Our literature review illustrates that although over 1200 dams have been removed in the U.S., fewer than 10% have been scientifically evaluated, and most of these studies were short in duration (<4 years) and had limited (1–2 years) or no pre-removal monitoring. The majority of studies focused on hydrologic and geomorphic responses to removal rather than biological and water-quality responses, and few studies were published on linkages between physical and ecological components.

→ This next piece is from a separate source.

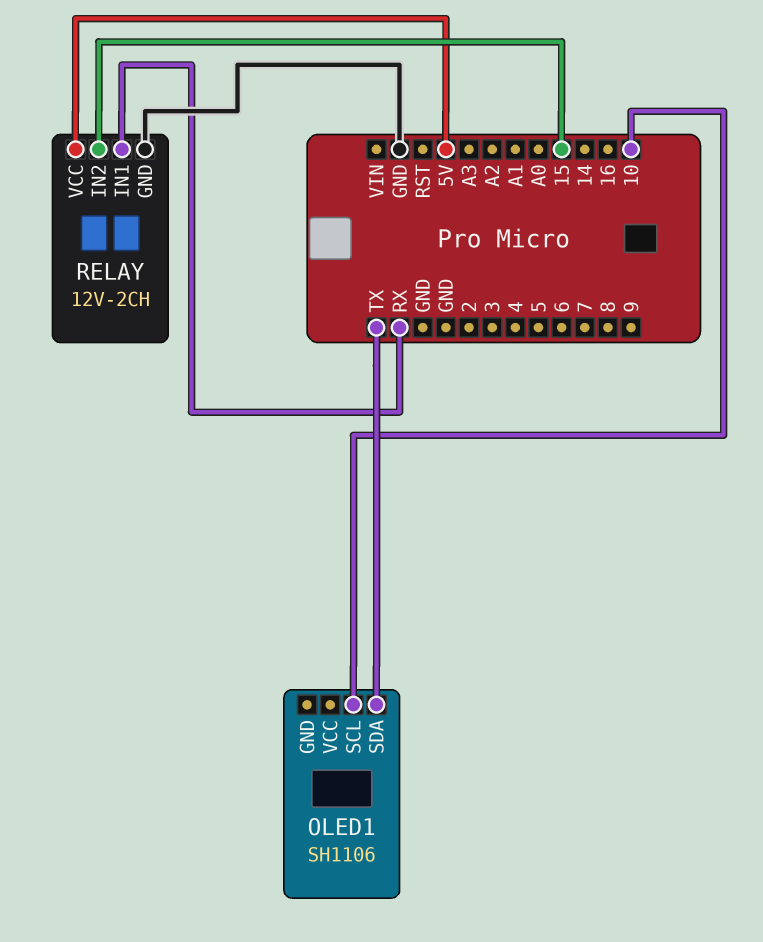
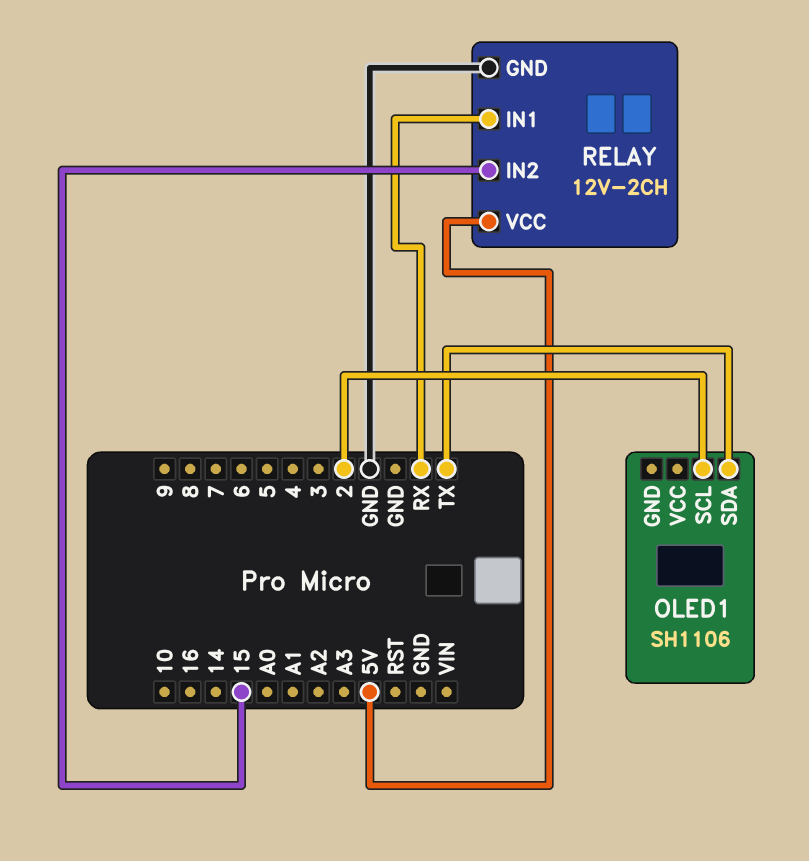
OLED1 pin SCL: 10 -> 2

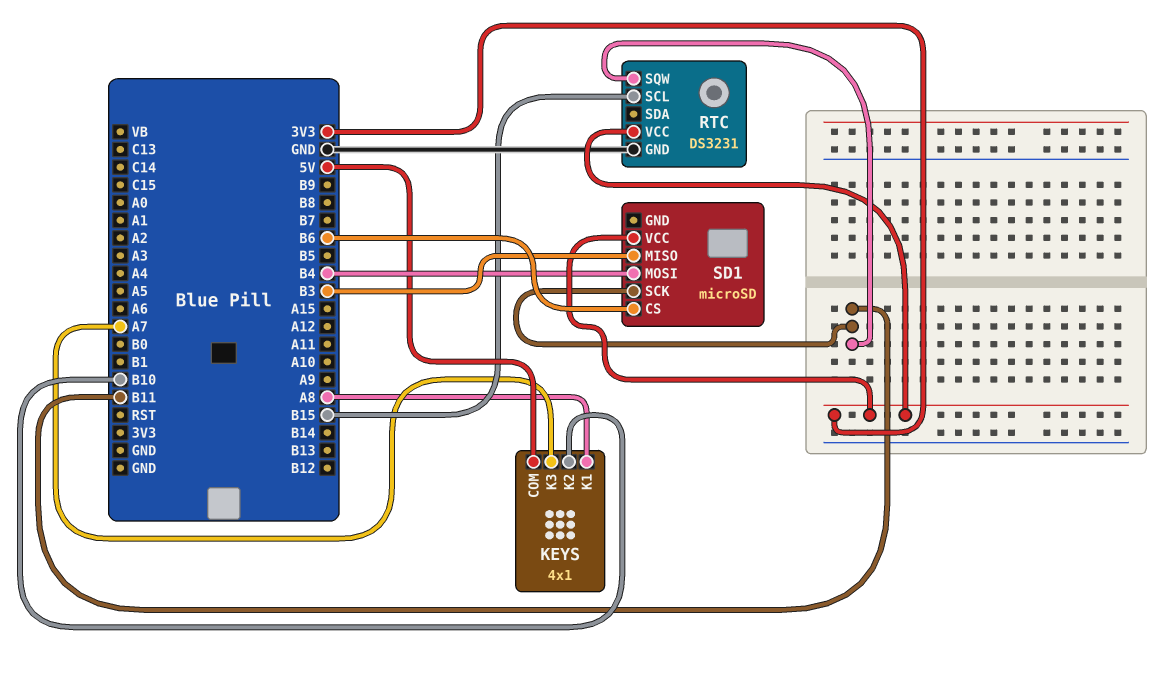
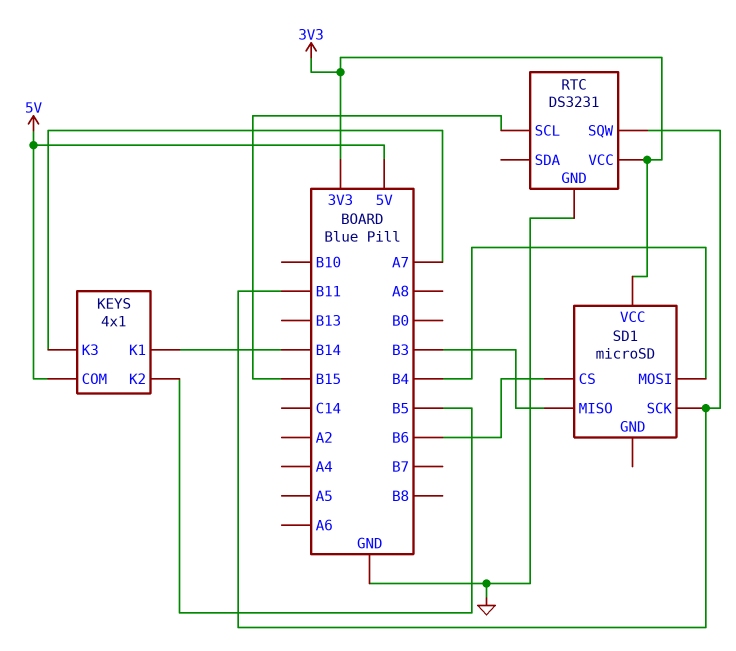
KEYS pin K1: A8 -> B14
KEYS pin K2: B10 -> B5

These findings illustrate the need for long-term, multidisciplinary case studies, with robust study designs, in order to anticipate the effects of dam removal and inform future decision making. Information from our literature review was also used to construct the Dam Removal Information Portal (DRIP); an online tool that contains basic information about dam removals and associated dam removal studies in an interactive map-based interface. DRIP is a location where partners, scientists, and practitioners can find up-to-date scientific information associated with dam removal projects.